According to the press release from Sierra Pacific, the California Tahoe Conservancy facilitated the agreement, and the sale is expected to be complete by 2017.
Once completed, the land will reportedly become part of the Lake Tahoe Basin Management Unit of the USFS — and thus, will be permanently protected from future development.
Mountainside Partners’ application for the campground will reportedly remain active while the Forest Service conducts an appraisal and other pre-acquisition activities.
Nikki Riley, Development Director for Mountain Area Preservation, issued a statement to the Sierra Sun Wednesday, urging residents to “not celebrate yet,” considering the campground’s application isn’t going away anytime soon.

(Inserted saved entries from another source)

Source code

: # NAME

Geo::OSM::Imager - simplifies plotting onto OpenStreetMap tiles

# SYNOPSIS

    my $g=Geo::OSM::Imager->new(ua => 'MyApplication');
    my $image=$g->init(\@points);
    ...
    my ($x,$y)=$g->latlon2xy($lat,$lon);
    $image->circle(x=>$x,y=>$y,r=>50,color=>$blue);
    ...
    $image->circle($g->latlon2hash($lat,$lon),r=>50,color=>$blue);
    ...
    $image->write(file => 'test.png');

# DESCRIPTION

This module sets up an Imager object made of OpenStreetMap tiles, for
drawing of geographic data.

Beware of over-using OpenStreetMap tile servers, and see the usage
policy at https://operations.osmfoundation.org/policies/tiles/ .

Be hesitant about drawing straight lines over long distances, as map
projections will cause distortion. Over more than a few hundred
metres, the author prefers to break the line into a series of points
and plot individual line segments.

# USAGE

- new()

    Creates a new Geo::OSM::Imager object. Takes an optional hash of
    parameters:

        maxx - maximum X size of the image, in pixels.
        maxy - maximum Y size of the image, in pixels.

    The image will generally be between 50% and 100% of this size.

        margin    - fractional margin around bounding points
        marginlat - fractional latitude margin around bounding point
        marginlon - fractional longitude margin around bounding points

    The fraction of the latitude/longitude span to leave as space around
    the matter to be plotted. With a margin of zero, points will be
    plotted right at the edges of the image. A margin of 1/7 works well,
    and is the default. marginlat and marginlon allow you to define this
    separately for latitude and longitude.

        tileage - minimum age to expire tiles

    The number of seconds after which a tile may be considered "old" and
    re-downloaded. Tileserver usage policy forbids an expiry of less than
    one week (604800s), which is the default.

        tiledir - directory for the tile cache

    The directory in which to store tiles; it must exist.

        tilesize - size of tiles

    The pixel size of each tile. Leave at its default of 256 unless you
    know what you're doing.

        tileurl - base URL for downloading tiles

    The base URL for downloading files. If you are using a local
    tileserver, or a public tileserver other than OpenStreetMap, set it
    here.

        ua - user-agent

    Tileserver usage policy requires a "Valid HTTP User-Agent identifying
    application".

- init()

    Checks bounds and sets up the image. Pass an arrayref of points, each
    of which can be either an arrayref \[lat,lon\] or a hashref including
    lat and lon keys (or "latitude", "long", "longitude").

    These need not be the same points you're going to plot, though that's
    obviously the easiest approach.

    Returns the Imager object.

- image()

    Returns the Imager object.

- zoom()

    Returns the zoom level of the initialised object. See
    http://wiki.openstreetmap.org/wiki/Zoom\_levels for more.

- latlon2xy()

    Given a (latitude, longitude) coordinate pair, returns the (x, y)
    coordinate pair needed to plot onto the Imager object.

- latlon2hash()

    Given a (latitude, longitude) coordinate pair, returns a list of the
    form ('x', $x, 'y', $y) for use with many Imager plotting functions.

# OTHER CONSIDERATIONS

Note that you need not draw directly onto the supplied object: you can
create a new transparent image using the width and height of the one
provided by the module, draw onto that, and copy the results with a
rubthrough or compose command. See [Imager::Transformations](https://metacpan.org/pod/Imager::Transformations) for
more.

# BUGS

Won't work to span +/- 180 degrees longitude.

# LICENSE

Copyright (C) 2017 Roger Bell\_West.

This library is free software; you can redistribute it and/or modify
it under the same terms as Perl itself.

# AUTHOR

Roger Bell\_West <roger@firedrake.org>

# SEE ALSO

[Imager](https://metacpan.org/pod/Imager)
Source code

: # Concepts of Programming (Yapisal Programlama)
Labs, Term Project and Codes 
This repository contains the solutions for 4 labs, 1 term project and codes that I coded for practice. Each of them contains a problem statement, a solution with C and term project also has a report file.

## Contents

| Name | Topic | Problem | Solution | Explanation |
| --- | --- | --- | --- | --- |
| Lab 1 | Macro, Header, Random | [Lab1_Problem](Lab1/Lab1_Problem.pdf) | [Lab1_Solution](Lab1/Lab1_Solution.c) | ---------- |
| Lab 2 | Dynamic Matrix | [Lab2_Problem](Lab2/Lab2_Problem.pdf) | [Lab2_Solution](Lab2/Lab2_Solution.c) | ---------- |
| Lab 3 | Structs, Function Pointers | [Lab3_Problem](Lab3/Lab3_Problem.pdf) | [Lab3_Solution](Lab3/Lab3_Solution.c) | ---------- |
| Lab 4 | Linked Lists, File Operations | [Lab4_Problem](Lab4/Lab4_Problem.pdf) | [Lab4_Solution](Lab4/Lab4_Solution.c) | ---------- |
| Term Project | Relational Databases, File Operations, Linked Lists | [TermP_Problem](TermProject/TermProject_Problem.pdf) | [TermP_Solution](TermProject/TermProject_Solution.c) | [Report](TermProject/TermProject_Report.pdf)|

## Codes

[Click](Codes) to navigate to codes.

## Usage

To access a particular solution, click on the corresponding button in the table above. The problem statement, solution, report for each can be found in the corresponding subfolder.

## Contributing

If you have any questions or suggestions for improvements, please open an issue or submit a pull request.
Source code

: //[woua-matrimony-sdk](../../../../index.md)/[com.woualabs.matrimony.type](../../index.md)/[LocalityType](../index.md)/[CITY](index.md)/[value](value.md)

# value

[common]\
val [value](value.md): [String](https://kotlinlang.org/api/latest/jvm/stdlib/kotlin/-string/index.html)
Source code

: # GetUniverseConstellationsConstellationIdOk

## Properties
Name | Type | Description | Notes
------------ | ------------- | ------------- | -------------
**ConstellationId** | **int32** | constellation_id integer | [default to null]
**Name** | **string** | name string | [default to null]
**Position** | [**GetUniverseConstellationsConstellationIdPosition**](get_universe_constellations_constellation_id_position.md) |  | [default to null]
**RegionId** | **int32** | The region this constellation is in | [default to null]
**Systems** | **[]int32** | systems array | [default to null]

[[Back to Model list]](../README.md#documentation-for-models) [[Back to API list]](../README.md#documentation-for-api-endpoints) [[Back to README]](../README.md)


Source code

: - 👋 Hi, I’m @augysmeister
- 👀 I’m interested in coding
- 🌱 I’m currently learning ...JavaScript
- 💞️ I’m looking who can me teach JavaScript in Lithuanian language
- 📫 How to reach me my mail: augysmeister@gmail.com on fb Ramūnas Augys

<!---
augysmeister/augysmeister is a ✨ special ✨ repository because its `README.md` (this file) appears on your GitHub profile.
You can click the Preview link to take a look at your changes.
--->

“The public should be wary that if the Martis Valley West Project … is denied on September 13 by the Placer County Board of Supervisors, the Brockway Campground application will likely be kept open for further consideration,” Riley wrote. “… We are staunchly opposed to the MVW project. MAP has attempted to negotiate and find common ground over the last 3 years with SPI and Mountainside, yet our input has been disregarded. We will not sit idly by while a sprawling, over scaled, environmentally destructive project receives entitlements with a thinly veiled promise of land conservation on SPI’s property to the East of Highway 267…”
Similar concerns with Squaw
The California Environmental Quality Act requires all potential environmental impacts of a land use project to be evaluated before that project is approved. Mitigation measures, to limit environmental damage, must be addressed in the project’s environmental impact report.
California Attorney General Kamala Harris’ office issued a statement on Sept. 6 expressing concerns with the Martis Valley West Specific Plan’s environmental impact report.
The 19-page critique of the project and its associated environmental impact report states that, “Our concerns with the EIR for the Project are similar to the concerns we expressed with regard to the EIR for the Squaw Valley Specific Plan.”
Much like the Attorney General’s statement on the Squaw Valley Specific Plan, the Martis Valley letter arrived days before the project’s proposal before the county.
Sierra Sun Managing Editor Kevin MacMillan contributed to this report.